Verilen Metin –
══════════════════════════════

Kapitalist iktisadi düşüncenin bir başka açmazı, gelir dağılımında eşitlik yönündedir. Eşitlikten kastımı yanlış anlamayın, bu bakış açısı eşitliği nasıl tarif ettiğinize bağlı.

Malların ve üretim faktörlerinin piyasa fiyatlarının piyasa mekanizması çerçevesinde sürekli olarak arzın talebe eşit olduğu yani arz ve talep fazlalarının sıfıra eşit olduğu noktada belirlendiği, o halde alıcı ve satıcı kesimin (tüketici-üretici) piyasa fiyatlarını etkileme gücüne sahip olmadığı tam rekabet piyasasının geçerli olması bireylerin ve firmaların değil, toplumun çıkarlarını da azamiye eriştireceğinden dolayı iktisadi eşitlik (kişisel gelir dağılımında adalet) sağlanır.

Sermaye birikiminin ve özel mülkiyetin bulunduğu bir toplumda değer; emek, toprak ve sermaye (sermaye ve müteşebbis) tarafından (klasik emek – değer teorisi) topluca üretilmektedir. O halde değerin (üretilen hasıla), onu üretenler arasındaki dağılımı da ücret, rant ve sermaye (faiz ve kâr) şeklinde taksim (fonksiyonel gelir dağılımı) edilecektir.

══════════════════════════════

Satır Kümesi –
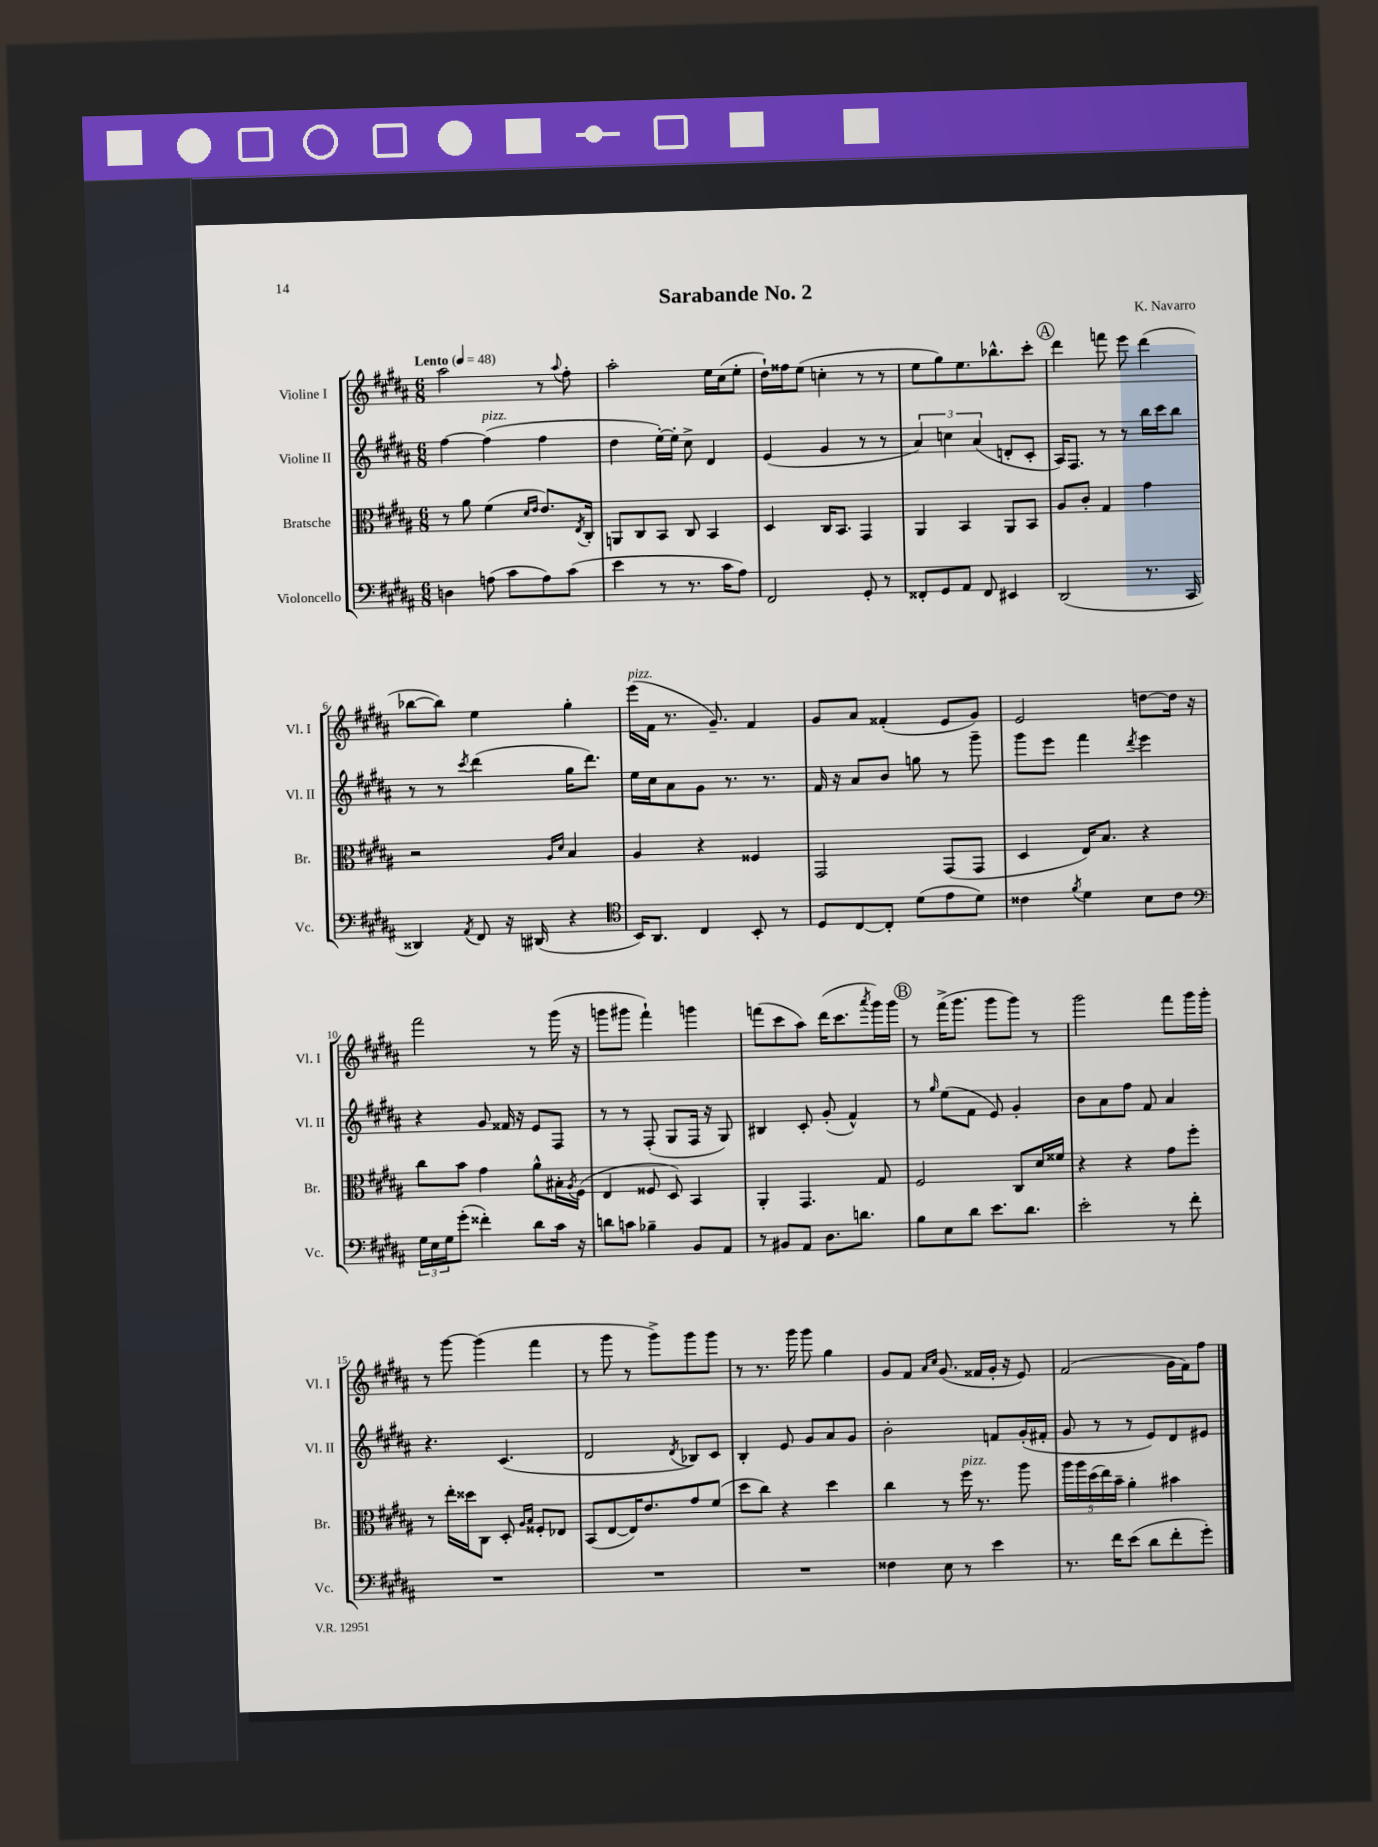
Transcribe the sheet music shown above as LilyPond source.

\header { title = "Sarabande No. 2" composer = "K. Navarro" }
<<
\new StaffGroup <<
\new Staff = "s0" \with { instrumentName = "Violine I" shortInstrumentName = "Vl. I" } {
    \clef treble \key b \major \numericTimeSignature \time 6/8 \tempo "Lento" 4 = 48
    ais''2 r8 \appoggiatura { ais''8 } fis''8-. |
    ais''2-. e''16 cis''16( e''8-. |
    dis''16-!) fisis''16 e''8( c''4-. r8 r8 |
    e''8 gis''8) e''8. bes''8.-^ cis'''8-. |
    \mark \markup { \circle "A" } dis'''4 f'''8 e'''8 dis'''4( |
    bes''8~ bes''8) e''4 gis''4-. |
    e'''16^\markup { \italic "pizz." }( fis'16 r8. gis'8.--) fis'4 |
    gis'8 ais'8 fisis'4-.( e'8 gis'8) |
    e'2 d''8~ d''16 r16 |
    fis'''2 r8 gis'''16( r16 |
    g'''8 gis'''8 fis'''4-!) g'''4 |
    f'''8( cis'''8 ais''8) dis'''16( cis'''8. \acciaccatura { ais'''8 } gis'''16) gis'''16 |
    \mark \markup { \circle "B" } r8 fis'''16->( gis'''8. gis'''8 gis'''8) r8 |
    gis'''2 fis'''8 gis'''16 gis'''16-. |
    r8 gis'''8~ gis'''4( fis'''4 |
    r8 gis'''8 r8 gis'''8->) gis'''8 gis'''8 |
    r8 r8. gis'''16 gis'''8 gis''4 |
    gis'8 fis'8 \grace { ais'16 cis''16 } gis'8.( fisis'16 gis'16-. r16 e'8) |
    fis'2( gis'16 fis'16) fis''8 \bar "|." |
}
\new Staff = "s1" \with { instrumentName = "Violine II" shortInstrumentName = "Vl. II" } {
    \clef treble \key b \major \numericTimeSignature \time 6/8
    fis''4~ fis''4^\markup { \italic "pizz." }( fis''4 |
    dis''4 e''16~-.) e''16-. cis''8-> dis'4 |
    e'4( gis'4 r8 r8 |
    \tuplet 3/2 { ais'4) c''4 ais'4( } d'8-. cis'8-. |
    \mark \markup { \circle "A" } ais16) fis8. r8 r8 b''16 cis'''16 b''8 |
    r8 r8 \acciaccatura { cis'''8 } dis'''4( gis''16 dis'''8.) |
    e''16 cis''16 ais'8 gis'8 r8. r8. |
    fis'16 r16 ais'8 b'8 g''8 r8 gis'''8-- |
    gis'''8 e'''8 fis'''4 \acciaccatura { dis'''8 } e'''4 |
    r4 gis'8 fisis'16 r16 e'8 fis8 |
    r8 r8 fis8-.( gis8 fis16 r16 gis8) |
    bis4 cis'8-. gis'8-.( fis'4-^) |
    \mark \markup { \circle "B" } r8 \grace { gis''16 } e''8( fis'8 e'8) gis'4-. |
    b'8 ais'8 fis''8 fis'8 ais'4 |
    r4. cis'4.( |
    dis'2 \acciaccatura { dis'8 } bes8) cis'8 |
    b4-. e'8 gis'8 ais'8 gis'8 |
    b'2-. f'8 gis'16-.( fis'16-. |
    gis'8 r8 r8 e'8) dis'8 eis'8 \bar "|." |
}
\new Staff = "s2" \with { instrumentName = "Bratsche" shortInstrumentName = "Br." } {
    \clef alto \key b \major \numericTimeSignature \time 6/8
    r8 ais'8 fis'4( \grace { dis'16 e'16 } e'8.) \acciaccatura { e8 } cis16-. |
    a,8 cis8 b,8 cis8 b,4 |
    dis4 cis16 b,8. gis,4 |
    ais,4 b,4 ais,8 b,8 |
    \mark \markup { \circle "A" } ais8 cis'8-. gis4 gis'4 |
    r2 \grace { ais16 dis'16 } b4 |
    ais4 r4 fisis4 |
    gis,2 gis,8( gis,8 |
    dis4 e16) b8. r4 |
    cis''8 b'8 gis'4 ais'8-^ bis16-. \acciaccatura { ais8 } fis16( |
    e4 fisis8 dis8) b,4 |
    ais,4-. gis,4. gis8 |
    \mark \markup { \circle "B" } fis2 cis8 dis'16 fisis'16 |
    r4 r4 gis'8 fis''8-. |
    r8 e''16-. disis''16 cis8 dis8-. \grace { ais16 b16 } fisis8-. ees8 |
    b,8( e8~ e16) e'8. gis'8 fis'8( |
    dis''8 cis''8) r4 dis''4 |
    cis''4 r8 fis''16^\markup { \italic "pizz." } r8. ais''8 |
    \tuplet 5/4 { ais''16 ais''16 dis''16( e''16) b'16-- } ais'4-. bis'4 \bar "|." |
}
\new Staff = "s3" \with { instrumentName = "Violoncello" shortInstrumentName = "Vc." } {
    \clef bass \key b \major \numericTimeSignature \time 6/8
    d4 a8( cis'8 a8) cis'8( |
    e'4 r8 r8. cis'16 ais8) |
    fis,2 gis,8-. r8 |
    fisis,8-. gis,8 ais,8 fisis,8 eis,4 |
    \mark \markup { \circle "A" } dis,2( r8. cis,16 |
    disis,4) \acciaccatura { ais,8 } fis,8 r16 dis,16( r4 |
    \clef tenor b,16) ais,8. cis4 b,8-. r8 |
    dis8 cis8~ cis8-. dis'8( e'8 dis'8) |
    cisis'4 \acciaccatura { fis'8 } dis'4 b8 cisis'8 |
    \clef bass \tuplet 3/2 { gis16 e16 gis16 } gis'8-.( fisis'4-.) dis'8 cis'16 r16 |
    d'8 c'8 bes4-- b,8 ais,8 |
    r8 bis,8 ais,8 dis8. d'8. |
    \mark \markup { \circle "B" } b8 e8 dis'8 e'8. dis'8. |
    e'2-. r8 fis'8-. |
    R2. |
    R2. |
    R2. |
    fisis4 e8 r8 e'4 |
    r8. fis'16 e'8( dis'8 fis'8-. gis'8-.) \bar "|." |
}
>>
>>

══════════════════════════════

Problemler –
1. Gelir dağılımıyla ilgili metne göre, sermaye birikiminin ve özel mülkiyetin bulunduğu bir toplumda değer hangi unsurlar tarafından üretilir?
2. Gelir dağılımıyla ilgili metindeki "O halde değerin (üretilen hasıla), onu üretenler arasındaki dağılımı da ücret, rant ve sermaye (faiz ve kâr) şeklinde taksim (fonksiyonel gelir dağılımı) edilecektir." cümlesini İngilizceye çevirin.
3. Gelir dağılımıyla ilgili metni son cümlesinden sonrasını yazarak sürdürün.

Görev Sonuçları –
1. Emek, toprak ve sermaye (sermaye ve müteşebbis) tarafından topluca üretilir.

2. Hence the distribution of value (the output produced) among those who produce it will also be divided in the form of wages, rent, and capital (interest and profit) (functional income distribution).

3.
Bu sebeple toplum sınıflara ayrılmakta, bir tarafta ücretle geçinen işçi sınıfı, diğer tarafta rant ile geçinen toprak sahipleri, bir başka tarafta faiz ve kâr ile geçimini sağlayan sermaye sınıfı bulunmaktadır.

 Sınıflı toplum yapısını beraberinde getiren klasik bölüşüm teorisi, emek, toprak ve sermaye sahiplerinin arasında çıkar uyumu (doğal öz çıkar yasası) bulunduğunu ortaya koyar. Buna göre kişisel çıkarına uygun hareket eden işçi sınıfının emeklerini arz etmek istemesinin sebebi ücret elde etmektir. Toprak sahiplerinin toprağını kiraya vermesinin nedeni rant geliri kazanmaktır. Sermaye sınıfının, mal üretimi gerçekleştirmesi kâr elde etme güdüsünden kaynaklanmaktadır.

Özetle bireyler, sahip olduğu kaynağın (üretim faktörü) miktarı ve fiyatına göre farklı düzeyde faktör geliri (ödeme gücü) elde etmektedir.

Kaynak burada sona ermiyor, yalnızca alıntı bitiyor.